Host: “I don’t have any tapes anymore.”
eBayer (hissing through his teeth): “Would you take 5 bucks?”
Host: “Sure. I just want it gone.”
At this point, the eBayer unzips a well-worn fanny pack full of cash, extracts a $5.00 bill and beats feet with his prize. The VCR finds it’s way to a shelf marked “electronics” in the back of a garage filled with hard-bargained yard sale purchases.
Another form of YSP is the recreational shopper. These are usually the folks cruising in a BMW sedan or SUV, Starbucks in hand simply out to peruse other people’s junk for fun. Whether or not they score a bargain is secondary to the experience. These shoppers show up after the mechanics and eBayers thinking they have arrived “early” to the sale when they show up at 8:00a.m. In the wild they would be like a Magpie showing up at a kill after the other scavengers have picked it clean. They search for the tiny morsels others may have missed. Aside from a bone fragment or in the case of a yard sale an old, faded flower vase, there is really nothing left.
We had a yard sale once. It was a long time ago. It took us approximately 750 hours to set up for it including hauling every bit of junk out of the attic, closets, garage, and shed. We borrowed and hauled tables, bought price stickers, went to the bank for change, and took out advertisements in the local paper. For you kids, this was before the internet got big. We then spent a hectic morning bargaining with mechanics, eBayers, soccer moms, and recreational shoppers. When we were done, we still had almost as much junk as when we started and netted all of $100.00. It didn’t help that my wife priced everything as if it were worn by George Washington or recovered from the Titanic. Everything I priced was priced to sell and almost all of it did. When it was clear business was winding down I was all but giving stuff away and turning my back if someone was going after a five finger discount. Meanwhile my wife operated as if we were clerks at Tiffany and Co.
Wife: “Pete, watch those women looking at my jewelry.”
Wife: “That one woman put on a bracelet and I think she’s trying to steal it.”
Me: “So? Who cares? Get her to take the rest of it too.”
Wife: “You gave me that.”
Me: “You don’t like it and haven’t worn it in ten years.”
Not only don’t I need to ever have a yard sale again but I also don’t need to go shop other’s garbage. I’ve got plenty of my own thanks. In fact, if I start going to yard sales I have a strategy. I’m going to load up my car at home with junk and then visit busy sales. If I’m careful I figure I can slip stuff from my car and leave it at the sale for someone else to worry about.
Mechanic: “How much for the weed whacker?”
Host: “What weed whacker?”
Mechanic: “The Ryobi weed whacker.”
Host: “Honey, where did we get the weed whacker?”
Honey: “What weed whacker?”
Me (driving away): Snickering.
I think you nailed this one.
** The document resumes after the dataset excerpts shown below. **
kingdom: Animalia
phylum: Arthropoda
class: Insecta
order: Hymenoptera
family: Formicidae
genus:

You had me laughing out loud. This is pretty big around here in the summer too.
This was a funny one, Pete!! The jewelry and weed whacker exchanges almost set off my PBA. I too had a yard sale – Once!! I think most normal people stop at one for the same reasons you mention – too much work, not enough revenue, and STILL a pile of junk to dispose of at the end. I hope others enjoyed this as well.
Pete, this is a treasure! I found that the crummier something is, the faster it goes. My mom was unable to purge so she gifted me with her junk. She would say thinks like, ‘What did you do with that piece of screen?’ Gone for 5 cents! Life yard sale lessons: 1) once you give it away, it’s none of your business what happened to it; 2) a free pile makes all kinds of stuff go away that you don’t need to put back in your garage; 3) if you haven’t used it in 6 months, let someone else get value; 4) donate to Habitat for Humanity or other donation service; and finally 5) clean up your stuff and stop squirreling away every piece of Ethernet cable you own, otherwise, we will see you on the 2020 season of Hoarders.